Oct. 13 – Anderson is 202nd among 286 cities rated in terms of psychological well-being, according to a researcher writing in Psychology Today magazine. Bloomington and Lafayette-West Lafayette were the two Hoosier cities listed in the 25 best places, which was topped by State College, Pa. Robert Levine, a psychologist at California State University in Fresno, ranked 286 metropolitan areas based on rates of crime, suicide, alcoholism and divorce.

Oct. 14 – Local high school students have a chance Sunday to have some fun and help provide funds for Special Olympics.
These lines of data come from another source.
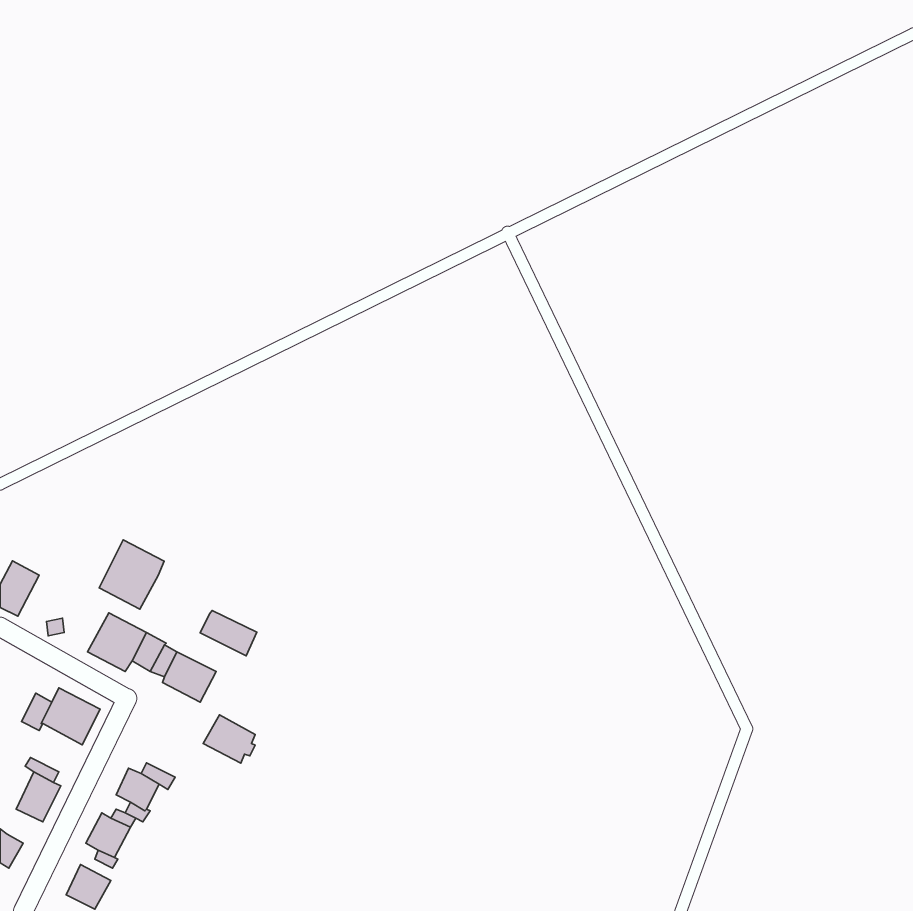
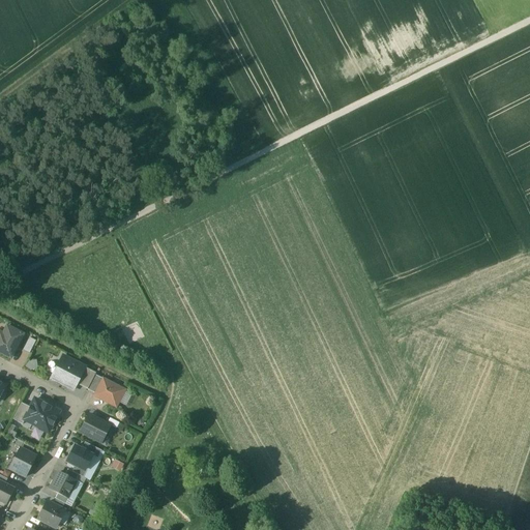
building: [99,540,164,609] -> none
building: [200,611,257,656] -> none
building: [203,715,255,763] -> [80,414,110,442]

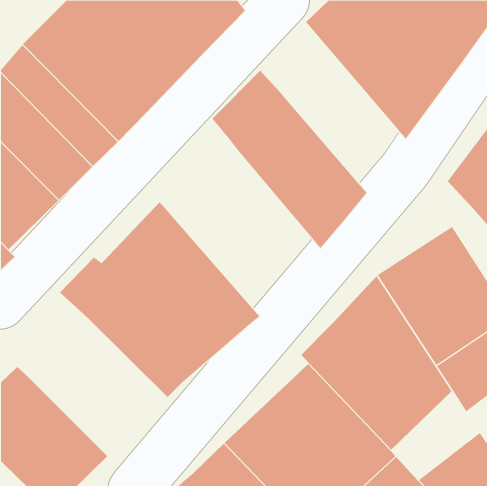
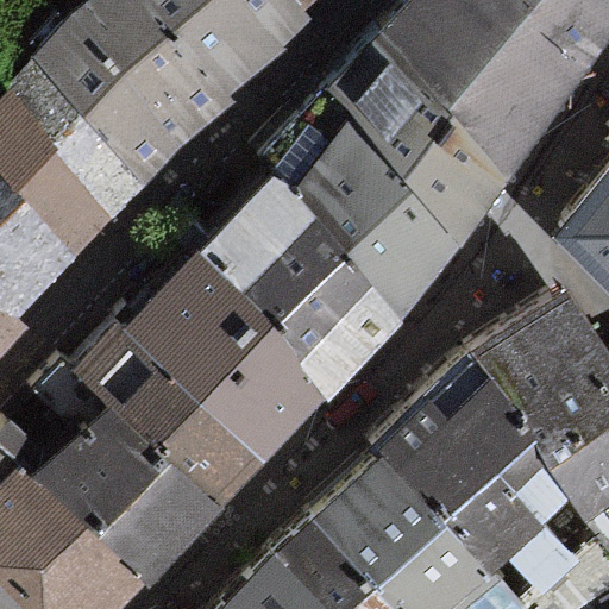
building: none -> [326,32,507,244]
building: none -> [201,175,401,397]
building: none -> [38,400,211,571]

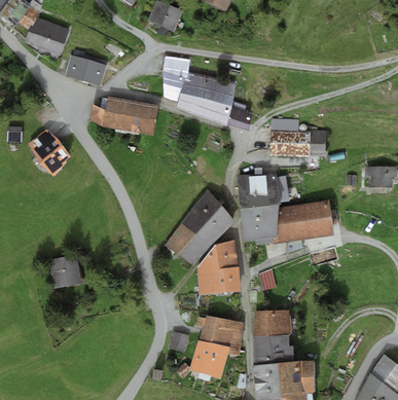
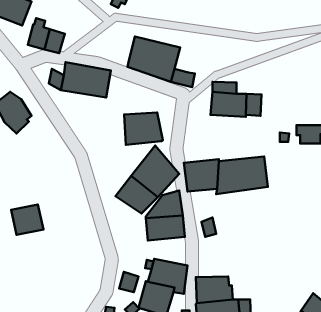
building: [162,53,188,97] -> none
building: [238,173,281,209] -> [124,113,163,145]
building: [254,310,291,336] -> none

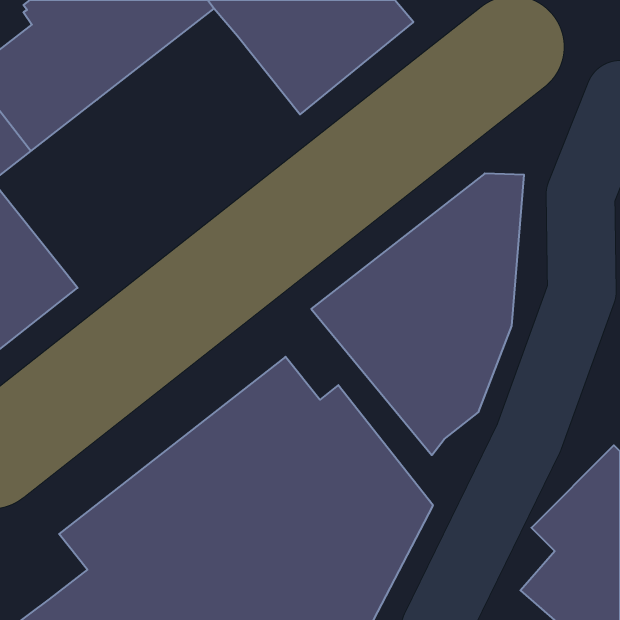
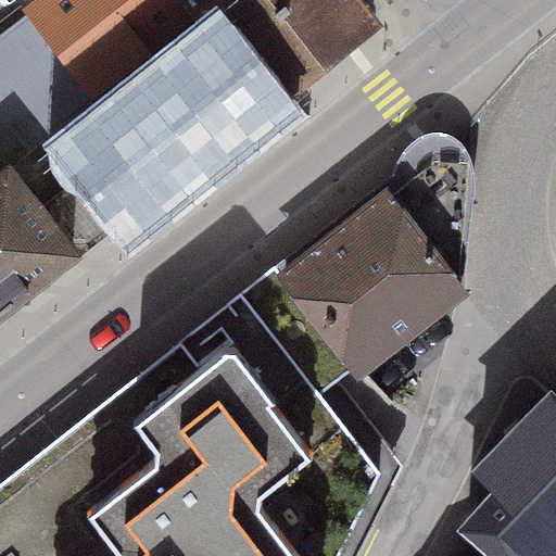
building: none -> [45,39,265,252]

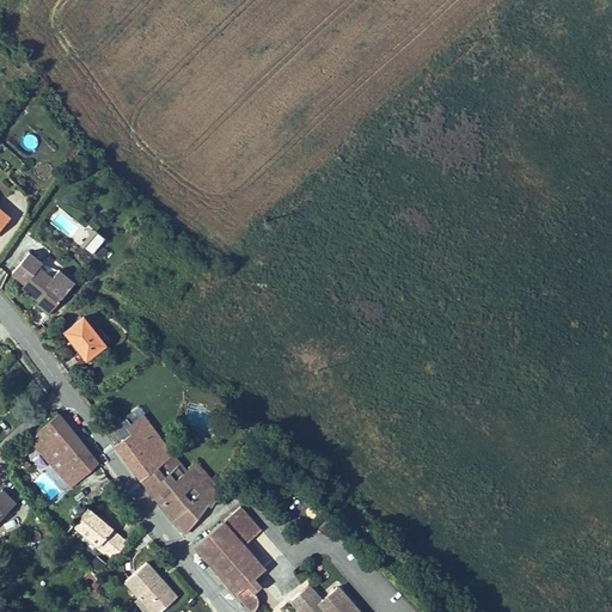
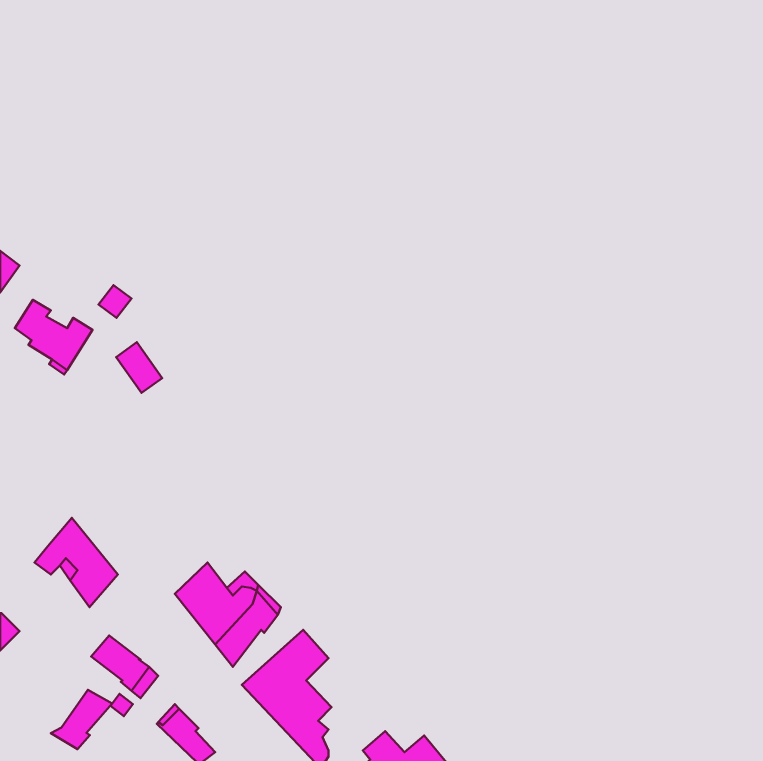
building: [66,319,103,360] -> [116,342,162,393]
building: [109,408,166,477] -> none
building: none -> [51,690,112,749]

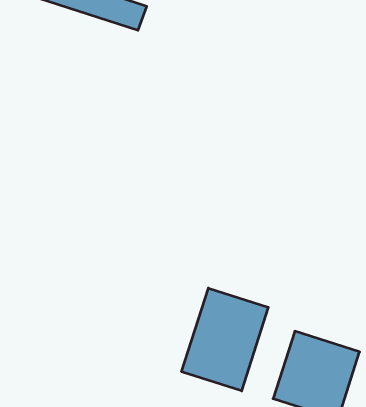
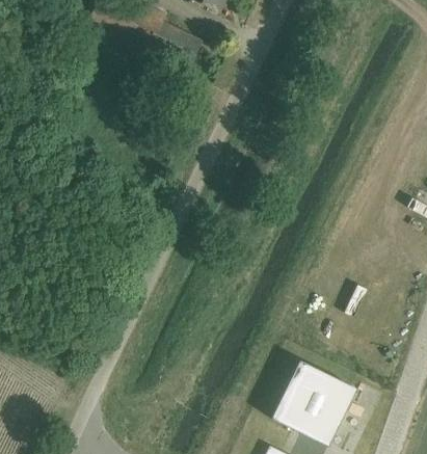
building: [182,288,268,391] -> none

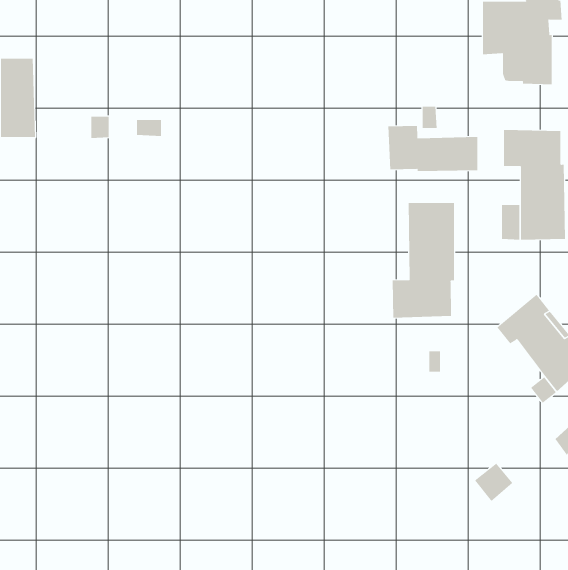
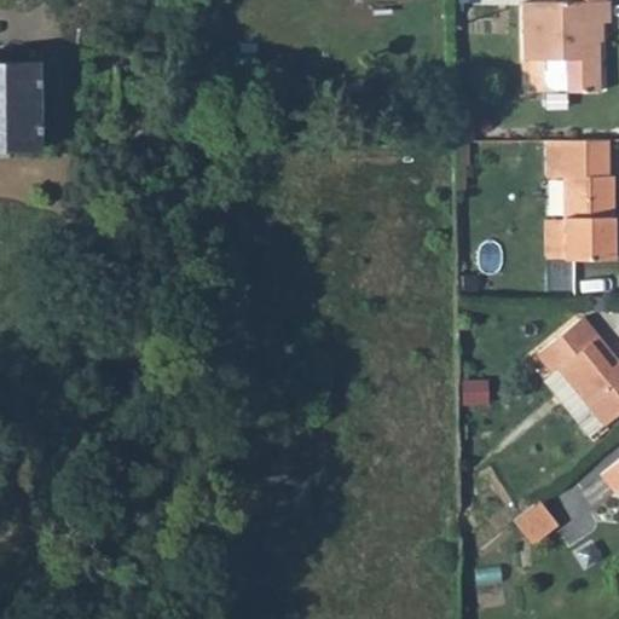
building: [388,125,478,172] -> none
building: [392,202,454,319] -> none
The Anderson Free Fair Association is sponsoring an appearance by “Club Coca-Cola,” the nation’s largest touring dance club from 2 to 6 p.m. at Athletic Park. Gene Dill, president of the Free Fair Association, said profits will go to Madison County Special Olympics. About 500 students are expected to participate.

50 Years Ago – 1963

Oct. 15 – More than 1,300 Boy Scouts and leaders of the four-county Kikthawenund Area Council participated during the weekend in the 16th annual Westward Ho! – setting new attendance records for both attendance of Scouting personnel and visitors. Troop 594 of Tipton won the Grand Totem Award for outstanding performance among all units presented from Madison, Hamilton, Tipton and Henry Counties. Among district winners were Troop 310, South Anderson Church of God, and Troop 351, Central Christian Church.

Oct. 18 – A two-hour preview and reception, marking the opening of its new art gallery, is scheduled at Anderson College tonight with the initial exhibition featuring work of the school’s first professor of art, the late Ruthven Holmes Byrum. “A Byrum Retrospective” will be on exhibit through Nov. 10, President Robert H. Reardon announced. Four to six shows in sculpture, painting and crafts are being planned for the 1963-64 school year.

100 Years Ago – 1913

Oct. 14 – The board of public works has invited the public to visit the city detention hospital east of this city next Sunday afternoon. Mayor Foster wishes citizens to see the pest house and see the twenty-five acres owned by the city near the hospital. The Union Traction cars will be run to the White River bridge. There are no patients nor contagion of any kind at the pest house.

Oct. 15 – Night school, as a part of the city school system, without tuition fee to residents of Anderson, opened last evening at the high school building with 579 students ranging from youngsters to people at mature years. The surprise was mutual, Superintendent Pearcy and teachers not expecting more than 300 people for the opening night. The large auditorium was taxed to capacity and all were anxious to pick out their particular course. Mechanical practice, commercial and domestic courses were most sought after, with more than 400 people enrolling in the three courses.